## TASK DETAILS:
Transcribe the full listing without changing a word, and omit its pictures.

------ PROVIDED DATA

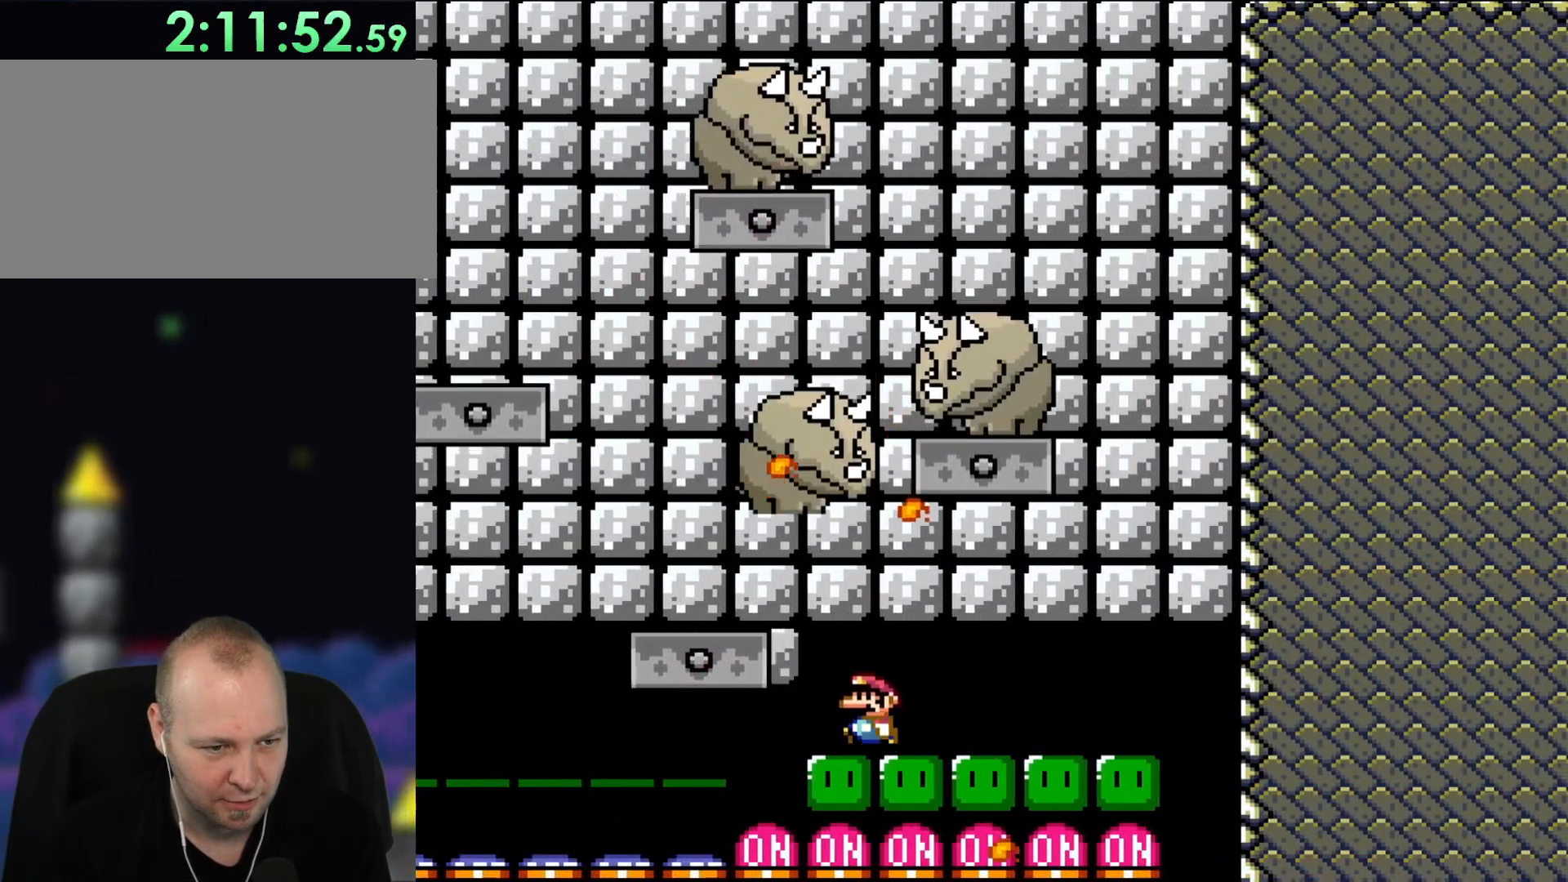
{"buttons": ["B", "Y", "DPAD_LEFT"], "events": [[67, "DPAD_LEFT", "up"], [217, "DPAD_LEFT", "down"]]}
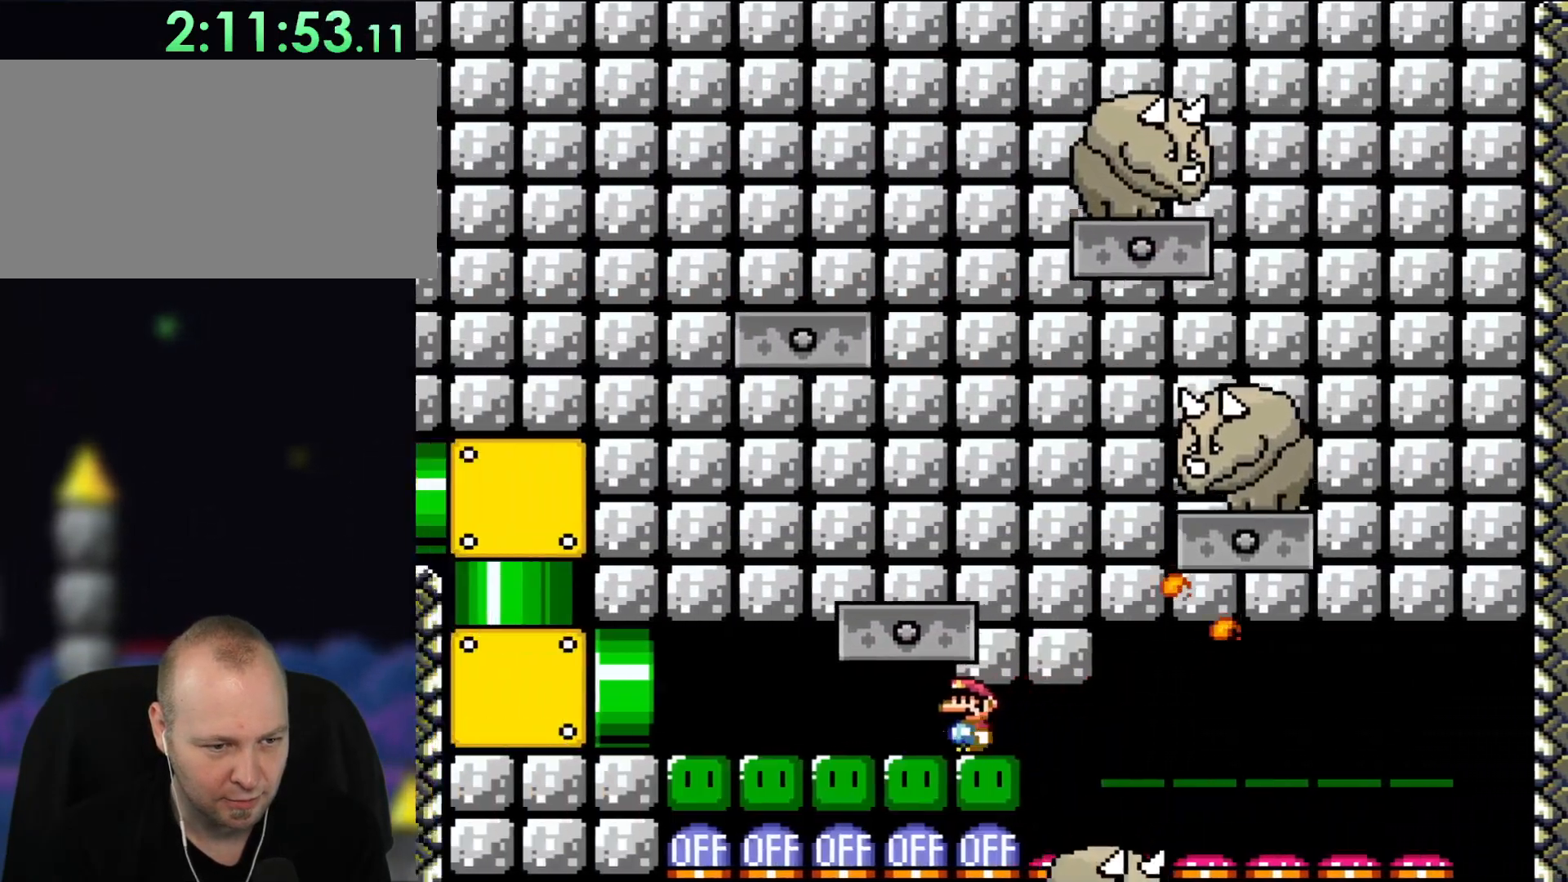
{"buttons": ["B", "Y"], "events": [[217, "DPAD_LEFT", "up"], [250, "DPAD_RIGHT", "down"], [433, "DPAD_RIGHT", "up"]]}
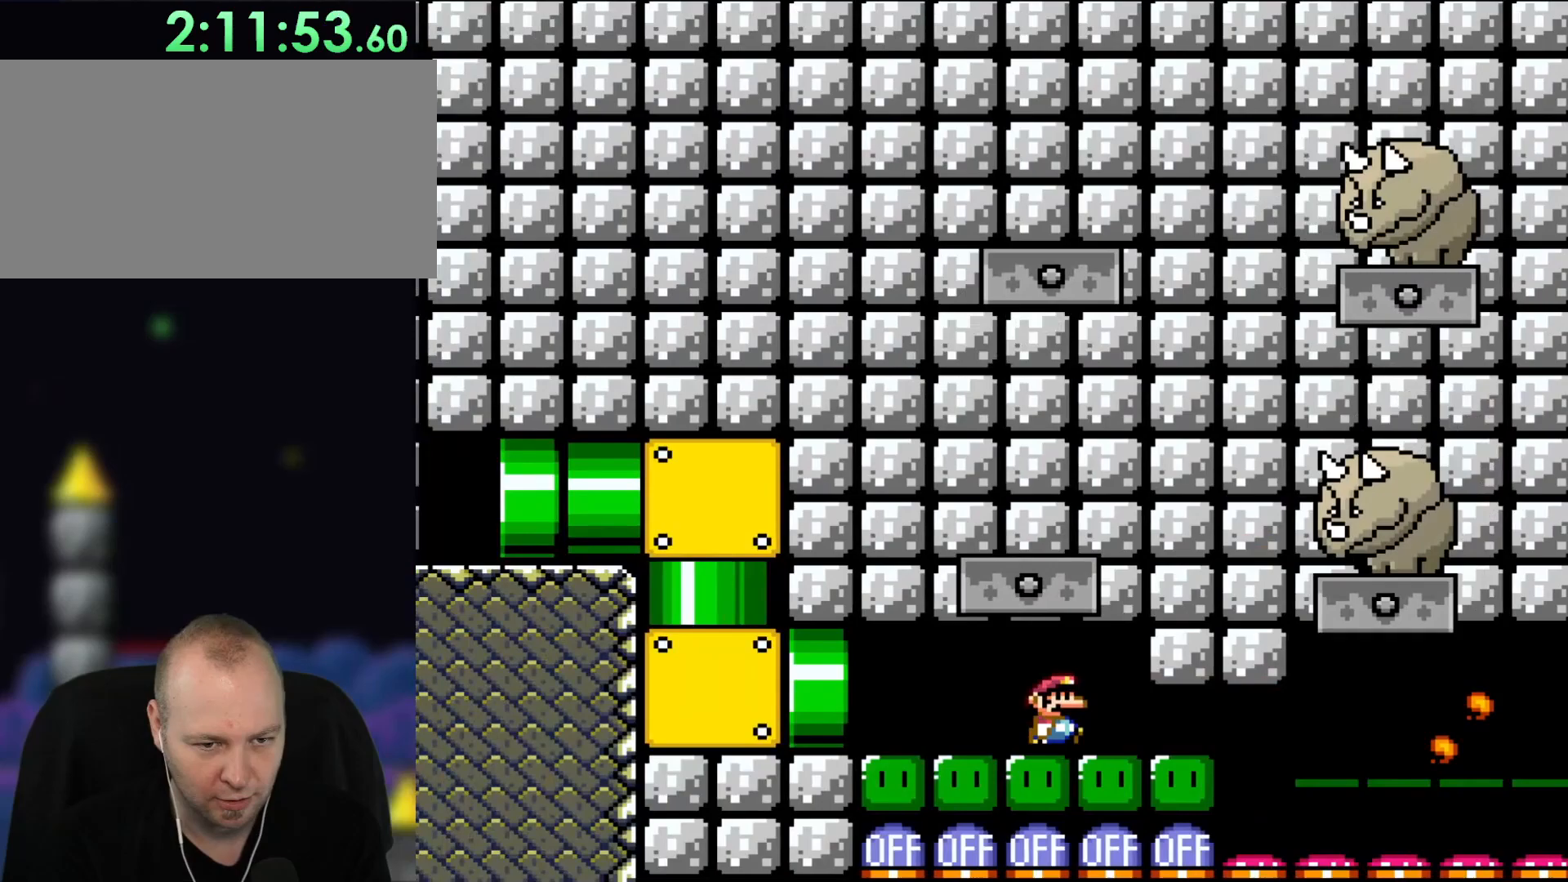
{"buttons": ["B", "Y"], "events": [[100, "DPAD_RIGHT", "down"], [183, "DPAD_RIGHT", "up"]]}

------------

## SOLUTION BELOW:
{"buttons": ["B", "Y", "DPAD_LEFT"], "events": [[67, "DPAD_LEFT", "up"], [217, "DPAD_LEFT", "down"]]}
{"buttons": ["B", "Y"], "events": [[217, "DPAD_LEFT", "up"], [250, "DPAD_RIGHT", "down"], [433, "DPAD_RIGHT", "up"]]}
{"buttons": ["B", "Y"], "events": [[100, "DPAD_RIGHT", "down"], [183, "DPAD_RIGHT", "up"]]}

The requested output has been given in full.